Binning Residence National Historic Site of Canada
West Vancouver, British Columbia
© Parks Canada Agency / Agence Parcs Canada, S.D. Bronson, 1997.
2968 Mathers Crescent, West Vancouver, British Columbia
Historic Sites and Monuments Act (R.S.C., 1985, c. H-4)
1941 to 1941
Event, Person, Organization:
Research Report Number:
Existing plaque: 2968 Mathers Crescent, West Vancouver, British Columbia
Daring and innovative, this house captures the spirit of early Modern architecture in Canada. Conceived by renowned painter Bertram Charles Binning in 1941, it responded to the social and economic conditions of the time by using local materials and efficient construction methods to create an affordable home. The design is based on contemporary lifestyle patterns, incorporating abstract murals and the surrounding landscape. Harmonizing art and architecture, form and function, the Binning residence inspired many architects across Canada over the following decades.
Description of Historic Place
Binning Residence National Historic Site of Canada is located on a small, steeply sloped site on a well-treed and quiet residential street in West Vancouver, British Columbia, with a view of Burrard Inlet. A small two-bedroom house, it consists of two rectangular volumes that are stepped down to take advantage of the natural topography of the site. With its low massing and flat roof and situation within mature vegetation, the residence virtually disappears into the landscape. The official recognition refers to the house and its lot at the time of designation.
Binning Residence was designated a national historic site of Canada in 1997 because: it is an early and remarkably intact illustration of architecture in the Modern Era; it is clearly associated with the changing social, economic, and political conditions of the day; it demonstrates meaningful interrelationships between form and function, and architecture and art; its design has had a lasting and important impact on the work of artists, architects, and other Canadians across the country.
The Binning Residence constitutes a very early illustration of the Modern movement in residential architecture in Canada. Intended to provide a model for residential design, it combines a Modern approach to form and function with an economy and efficiency of construction by using local materials and up-to-date building technologies. Features such as its post-and-beam construction, simple rectangular volumes with flat roofs and deep overhangs, large windows and open interior plan, set a pattern of design that would influence post-war residential architecture throughout the 1950s and 1960s. Designed and constructed during the war when construction materials and labour were difficult to secure for private homes, the Binning Residence utilized traditional and local materials to produce a house type that could be mass produced and was affordable for the average family. The design is also noted for the careful integration of architecture and landscape. The building’s stepped plan follows the slope of the land and the use of large windows, wide terraces and overhanging trellises have the effect of extending the architecture out into the landscape and breaking down the barriers between interior and exterior space.
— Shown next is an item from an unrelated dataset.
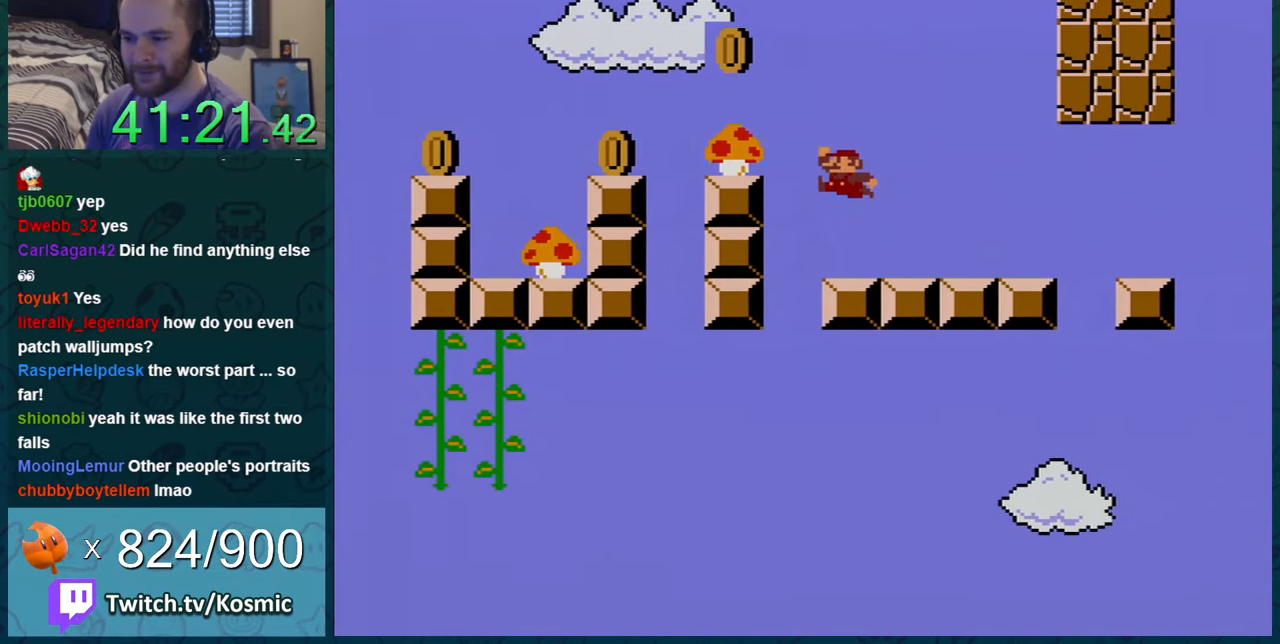
{"buttons": ["Y"], "events": [[133, "DPAD_LEFT", "up"], [284, "B", "up"]]}
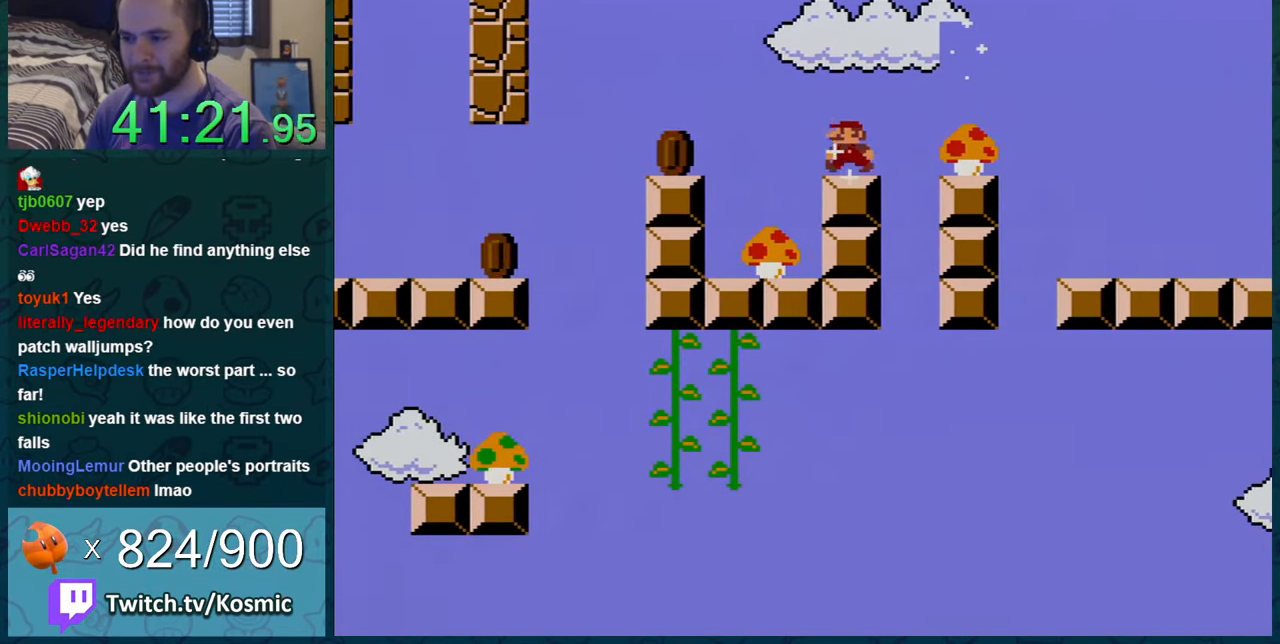
{"buttons": ["Y", "DPAD_LEFT"], "events": [[67, "B", "down"], [67, "DPAD_LEFT", "down"], [134, "B", "up"], [134, "DPAD_LEFT", "up"], [217, "DPAD_RIGHT", "down"], [334, "DPAD_RIGHT", "up"], [501, "DPAD_LEFT", "down"]]}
Bertram Charles Binning (1909-1976), an artist and a leading promoter of Modernist ideology, deemed architecture to be the harmonious expression of science and society. He designed the house in collaboration with consulting architects C.E. Pratt and R.A.D. Berwick, to express the union of abstract art and new architectural forms. To that end, he included a gallery in the house to accommodate a changing selection of his paintings, ensuring that his domestic environment evolved with his art. Believing that the aesthetic criteria of harmony, integrity, order and balance applied to art and architecture alike, Binning worked as an artist and a teacher, promoting good architectural design in contemporary urban life.
Although the landscape has evolved, the original artwork has been replaced by later Binning pieces, and minor modifications and repairs to the house have occurred, the original design intent has not been compromised.
Source: Historic Sites and Monuments Board of Canada, Minutes, November 1997.
Key elements that contribute to the heritage character of the Binning Residence include: its location on quiet residential street in West Vancouver, British Columbia; its setting on a steeply sloped site; its orientation to views across the Burrard Inlet to the University of British Columbia’s endowment lands, as well as to views from the house to the mature garden and a series of garden terraces adjacent to the studio and master bedroom; its rectangular form, small scale and low massing; the flat roof with deep overhangs; the post-and-beam construction on a reinforced concrete foundation; the open plan concept with efficient space planning; the use of hard and soft wood millwork and floors, and cedar v-joint vertical board cladding on both the interior and exterior walls; the original fenestration pattern with south facing clerestory windows, continuous floor to ceiling doors, tinted glass in the studio, tinted rolled ribbed glass set in the upper portion of the partition between the living-dining area and the long gallery-entrance hallway; the upper terrace extending from the living room square and terraces on the south, east, and north sides; the overhanging wooden shade screen; the Binning mural on the exterior wall that defines the principle entrance; the cantilevered canopy over the front door; the generously proportioned living-dining area dominated by a Cypress Creek fieldstone fireplace wall; the kitchen with U-shaped layout of custom-made fir plywood cabinets fitted with standard chrome handles and modern appliances; the period furniture, fixtures and art collection; the landscape elements including a Japanese maple, mature rhododendrons and a grapevine planted by the Binnings, nurtured within a terraced, well vegetated site that takes advantage of its southern exposure slope.